Monday, June 08, 2015

How the rise of gated spaces like swimming pools can quietly perpetuate racial tension - The Washington Post

How the rise of gated spaces like swimming pools can quietly perpetuate racial tension - The Washington Post

This horrible McKinney, Texas, incident, with a cop brutalizing and menacing black kids while white people saunter around and manhandle the teenagers themselves, is instructive.  It is no accident that it happened in an HOA, nor was it an accident that Trayvon Martin was shot to death by "neighborhood watch volunteer" George Zimmerman in an HOA. These associations first became popular in the US as a way to enforce contractual bans on selling homes to African-Americans.
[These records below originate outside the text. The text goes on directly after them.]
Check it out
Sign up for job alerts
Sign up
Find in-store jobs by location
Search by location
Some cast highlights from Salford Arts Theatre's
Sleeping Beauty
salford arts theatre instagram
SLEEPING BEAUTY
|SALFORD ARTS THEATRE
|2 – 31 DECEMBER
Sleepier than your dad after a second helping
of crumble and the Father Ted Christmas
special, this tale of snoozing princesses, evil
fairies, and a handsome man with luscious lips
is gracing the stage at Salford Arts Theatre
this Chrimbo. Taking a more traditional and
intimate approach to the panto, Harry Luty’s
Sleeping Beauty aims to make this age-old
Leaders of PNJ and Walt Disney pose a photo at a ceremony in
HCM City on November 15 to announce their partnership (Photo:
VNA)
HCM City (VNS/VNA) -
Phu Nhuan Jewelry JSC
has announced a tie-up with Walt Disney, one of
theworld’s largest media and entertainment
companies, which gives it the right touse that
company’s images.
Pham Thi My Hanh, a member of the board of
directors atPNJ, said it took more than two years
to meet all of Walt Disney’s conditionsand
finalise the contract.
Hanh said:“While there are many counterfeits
And after Brown v. Board of Education in 1954 banned separate but equal public accommodations, private swimming pools became available (for only the white residents) in your local HOA. The boom in HOAs began in the years immediately following the Brown decision, and one factor was that the real estate industry decided this was a way they could continue making money peddling racial segregation. There were other factors, but segregation was, and still is, one of the reasons so many white people want to live in private and especially gated communities.
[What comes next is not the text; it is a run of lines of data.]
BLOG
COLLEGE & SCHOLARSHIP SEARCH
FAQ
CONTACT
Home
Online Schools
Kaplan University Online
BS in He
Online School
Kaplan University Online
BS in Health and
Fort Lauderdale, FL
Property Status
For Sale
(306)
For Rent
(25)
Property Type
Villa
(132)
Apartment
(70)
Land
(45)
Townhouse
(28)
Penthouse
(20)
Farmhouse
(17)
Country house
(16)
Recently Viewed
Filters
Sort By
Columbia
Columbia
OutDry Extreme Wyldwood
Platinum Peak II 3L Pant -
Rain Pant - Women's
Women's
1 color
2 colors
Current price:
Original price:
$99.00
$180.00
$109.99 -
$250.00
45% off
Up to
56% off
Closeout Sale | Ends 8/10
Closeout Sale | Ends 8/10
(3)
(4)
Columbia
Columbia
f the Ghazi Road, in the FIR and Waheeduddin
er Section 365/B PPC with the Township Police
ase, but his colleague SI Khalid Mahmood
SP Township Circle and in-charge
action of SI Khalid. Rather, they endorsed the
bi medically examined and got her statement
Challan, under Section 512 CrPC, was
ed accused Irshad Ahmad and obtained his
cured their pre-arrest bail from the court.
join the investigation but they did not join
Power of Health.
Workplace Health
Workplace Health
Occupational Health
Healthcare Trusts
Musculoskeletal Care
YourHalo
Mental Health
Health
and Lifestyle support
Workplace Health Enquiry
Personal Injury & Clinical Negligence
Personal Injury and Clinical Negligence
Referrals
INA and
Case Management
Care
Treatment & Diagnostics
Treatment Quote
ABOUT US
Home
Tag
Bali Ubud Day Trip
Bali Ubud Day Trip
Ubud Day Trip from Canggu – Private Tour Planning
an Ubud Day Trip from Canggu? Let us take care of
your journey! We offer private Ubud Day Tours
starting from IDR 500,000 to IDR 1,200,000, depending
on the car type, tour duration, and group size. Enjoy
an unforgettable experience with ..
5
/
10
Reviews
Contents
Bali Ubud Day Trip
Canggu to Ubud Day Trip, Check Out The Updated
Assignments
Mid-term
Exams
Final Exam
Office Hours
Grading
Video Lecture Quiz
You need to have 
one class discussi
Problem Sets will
"As Yoni Appelbaum points out over at The Atlantic, this context is particularly freighted: For decades, swimming pools in America have been sites of racial exclusion. Many of the fights to desegregate communities and public resources in the 1950s were waged over access to swimming pools. And the way they're used to this day still reflects a sweeping trend — more subtle in its exclusion but no less pervasive — that arose from that era. As public resources were desegregated in American cities, communities increasingly found ways to privatize them. In McKinney on Saturday, the black teens were not using a public pool. They were swimming, rather, in the communal pool of a private community in the predominantly white part of town where civic resources like parks and pools are funded directly by homeowners."